[Extracted information Boundary: Start]

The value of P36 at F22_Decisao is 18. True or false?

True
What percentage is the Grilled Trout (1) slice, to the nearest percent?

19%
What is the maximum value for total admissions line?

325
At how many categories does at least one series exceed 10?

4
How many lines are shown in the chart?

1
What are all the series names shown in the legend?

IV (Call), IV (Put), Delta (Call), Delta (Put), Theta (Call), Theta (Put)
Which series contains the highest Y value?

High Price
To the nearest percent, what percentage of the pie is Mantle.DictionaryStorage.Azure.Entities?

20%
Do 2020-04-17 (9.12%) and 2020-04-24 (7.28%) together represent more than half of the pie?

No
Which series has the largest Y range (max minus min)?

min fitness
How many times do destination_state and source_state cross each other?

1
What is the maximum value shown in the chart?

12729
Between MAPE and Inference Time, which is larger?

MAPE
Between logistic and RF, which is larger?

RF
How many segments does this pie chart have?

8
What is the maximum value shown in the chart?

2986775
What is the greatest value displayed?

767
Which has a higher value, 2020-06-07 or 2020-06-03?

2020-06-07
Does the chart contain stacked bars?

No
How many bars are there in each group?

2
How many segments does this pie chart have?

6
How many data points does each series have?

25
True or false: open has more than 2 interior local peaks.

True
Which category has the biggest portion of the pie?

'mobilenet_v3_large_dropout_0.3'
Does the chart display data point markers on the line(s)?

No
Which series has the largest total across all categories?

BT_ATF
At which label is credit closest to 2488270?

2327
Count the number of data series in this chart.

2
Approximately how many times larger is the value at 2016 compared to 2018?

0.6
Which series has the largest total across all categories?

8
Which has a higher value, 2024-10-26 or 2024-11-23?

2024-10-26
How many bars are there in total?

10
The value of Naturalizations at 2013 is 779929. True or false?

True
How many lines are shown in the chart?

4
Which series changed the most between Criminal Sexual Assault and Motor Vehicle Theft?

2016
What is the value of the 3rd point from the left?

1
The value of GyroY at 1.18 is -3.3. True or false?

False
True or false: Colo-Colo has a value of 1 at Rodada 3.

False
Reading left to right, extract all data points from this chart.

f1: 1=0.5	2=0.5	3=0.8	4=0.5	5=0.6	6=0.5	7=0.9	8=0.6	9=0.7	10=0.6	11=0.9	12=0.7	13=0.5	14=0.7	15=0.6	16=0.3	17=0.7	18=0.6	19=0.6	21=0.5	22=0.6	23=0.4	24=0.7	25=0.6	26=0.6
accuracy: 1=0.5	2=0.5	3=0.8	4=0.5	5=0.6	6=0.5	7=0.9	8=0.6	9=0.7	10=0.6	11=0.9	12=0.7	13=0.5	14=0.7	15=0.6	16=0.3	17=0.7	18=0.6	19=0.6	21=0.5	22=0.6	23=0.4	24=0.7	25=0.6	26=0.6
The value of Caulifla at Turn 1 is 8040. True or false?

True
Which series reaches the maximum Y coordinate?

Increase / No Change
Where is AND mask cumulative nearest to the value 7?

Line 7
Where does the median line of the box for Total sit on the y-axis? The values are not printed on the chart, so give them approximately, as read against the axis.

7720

[Extracted information Boundary: End]

__Request__.
Return every one of the lines above verbatim, with no changes.

__Answer box__.
The value of P36 at F22_Decisao is 18. True or false?

True
What percentage is the Grilled Trout (1) slice, to the nearest percent?

19%
What is the maximum value for total admissions line?

325
At how many categories does at least one series exceed 10?

4
How many lines are shown in the chart?

1
What are all the series names shown in the legend?

IV (Call), IV (Put), Delta (Call), Delta (Put), Theta (Call), Theta (Put)
Which series contains the highest Y value?

High Price
To the nearest percent, what percentage of the pie is Mantle.DictionaryStorage.Azure.Entities?

20%
Do 2020-04-17 (9.12%) and 2020-04-24 (7.28%) together represent more than half of the pie?

No
Which series has the largest Y range (max minus min)?

min fitness
How many times do destination_state and source_state cross each other?

1
What is the maximum value shown in the chart?

12729
Between MAPE and Inference Time, which is larger?

MAPE
Between logistic and RF, which is larger?

RF
How many segments does this pie chart have?

8
What is the maximum value shown in the chart?

2986775
What is the greatest value displayed?

767
Which has a higher value, 2020-06-07 or 2020-06-03?

2020-06-07
Does the chart contain stacked bars?

No
How many bars are there in each group?

2
How many segments does this pie chart have?

6
How many data points does each series have?

25
True or false: open has more than 2 interior local peaks.

True
Which category has the biggest portion of the pie?

'mobilenet_v3_large_dropout_0.3'
Does the chart display data point markers on the line(s)?

No
Which series has the largest total across all categories?

BT_ATF
At which label is credit closest to 2488270?

2327
Count the number of data series in this chart.

2
Approximately how many times larger is the value at 2016 compared to 2018?

0.6
Which series has the largest total across all categories?

8
Which has a higher value, 2024-10-26 or 2024-11-23?

2024-10-26
How many bars are there in total?

10
The value of Naturalizations at 2013 is 779929. True or false?

True
How many lines are shown in the chart?

4
Which series changed the most between Criminal Sexual Assault and Motor Vehicle Theft?

2016
What is the value of the 3rd point from the left?

1
The value of GyroY at 1.18 is -3.3. True or false?

False
True or false: Colo-Colo has a value of 1 at Rodada 3.

False
Reading left to right, extract all data points from this chart.

f1: 1=0.5	2=0.5	3=0.8	4=0.5	5=0.6	6=0.5	7=0.9	8=0.6	9=0.7	10=0.6	11=0.9	12=0.7	13=0.5	14=0.7	15=0.6	16=0.3	17=0.7	18=0.6	19=0.6	21=0.5	22=0.6	23=0.4	24=0.7	25=0.6	26=0.6
accuracy: 1=0.5	2=0.5	3=0.8	4=0.5	5=0.6	6=0.5	7=0.9	8=0.6	9=0.7	10=0.6	11=0.9	12=0.7	13=0.5	14=0.7	15=0.6	16=0.3	17=0.7	18=0.6	19=0.6	21=0.5	22=0.6	23=0.4	24=0.7	25=0.6	26=0.6
The value of Caulifla at Turn 1 is 8040. True or false?

True
Which series reaches the maximum Y coordinate?

Increase / No Change
Where is AND mask cumulative nearest to the value 7?

Line 7
Where does the median line of the box for Total sit on the y-axis? The values are not printed on the chart, so give them approximately, as read against the axis.

7720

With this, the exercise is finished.